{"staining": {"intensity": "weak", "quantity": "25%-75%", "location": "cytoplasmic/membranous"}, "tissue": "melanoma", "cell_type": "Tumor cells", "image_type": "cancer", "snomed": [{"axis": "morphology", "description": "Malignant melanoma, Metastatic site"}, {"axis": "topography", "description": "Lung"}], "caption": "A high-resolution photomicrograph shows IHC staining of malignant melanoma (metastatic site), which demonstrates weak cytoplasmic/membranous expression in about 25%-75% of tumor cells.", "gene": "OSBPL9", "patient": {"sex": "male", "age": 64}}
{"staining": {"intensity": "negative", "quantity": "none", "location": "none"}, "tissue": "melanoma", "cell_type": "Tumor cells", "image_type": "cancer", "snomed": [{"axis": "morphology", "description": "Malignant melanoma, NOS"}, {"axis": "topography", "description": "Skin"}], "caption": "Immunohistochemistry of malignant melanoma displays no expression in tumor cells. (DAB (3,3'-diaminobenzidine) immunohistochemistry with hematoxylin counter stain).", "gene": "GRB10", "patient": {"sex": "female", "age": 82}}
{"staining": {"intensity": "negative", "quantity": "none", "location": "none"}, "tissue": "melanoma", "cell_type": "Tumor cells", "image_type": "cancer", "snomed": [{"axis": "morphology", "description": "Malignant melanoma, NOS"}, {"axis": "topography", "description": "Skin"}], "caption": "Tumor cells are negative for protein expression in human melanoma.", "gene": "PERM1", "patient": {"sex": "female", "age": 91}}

EXERCISE GOAL ▸
Transcribe the material above. Change nothing in it.

RESULT OF THIS EXERCISE ▸
{"staining": {"intensity": "weak", "quantity": "25%-75%", "location": "cytoplasmic/membranous"}, "tissue": "melanoma", "cell_type": "Tumor cells", "image_type": "cancer", "snomed": [{"axis": "morphology", "description": "Malignant melanoma, Metastatic site"}, {"axis": "topography", "description": "Lung"}], "caption": "A high-resolution photomicrograph shows IHC staining of malignant melanoma (metastatic site), which demonstrates weak cytoplasmic/membranous expression in about 25%-75% of tumor cells.", "gene": "OSBPL9", "patient": {"sex": "male", "age": 64}}
{"staining": {"intensity": "negative", "quantity": "none", "location": "none"}, "tissue": "melanoma", "cell_type": "Tumor cells", "image_type": "cancer", "snomed": [{"axis": "morphology", "description": "Malignant melanoma, NOS"}, {"axis": "topography", "description": "Skin"}], "caption": "Immunohistochemistry of malignant melanoma displays no expression in tumor cells. (DAB (3,3'-diaminobenzidine) immunohistochemistry with hematoxylin counter stain).", "gene": "GRB10", "patient": {"sex": "female", "age": 82}}
{"staining": {"intensity": "negative", "quantity": "none", "location": "none"}, "tissue": "melanoma", "cell_type": "Tumor cells", "image_type": "cancer", "snomed": [{"axis": "morphology", "description": "Malignant melanoma, NOS"}, {"axis": "topography", "description": "Skin"}], "caption": "Tumor cells are negative for protein expression in human melanoma.", "gene": "PERM1", "patient": {"sex": "female", "age": 91}}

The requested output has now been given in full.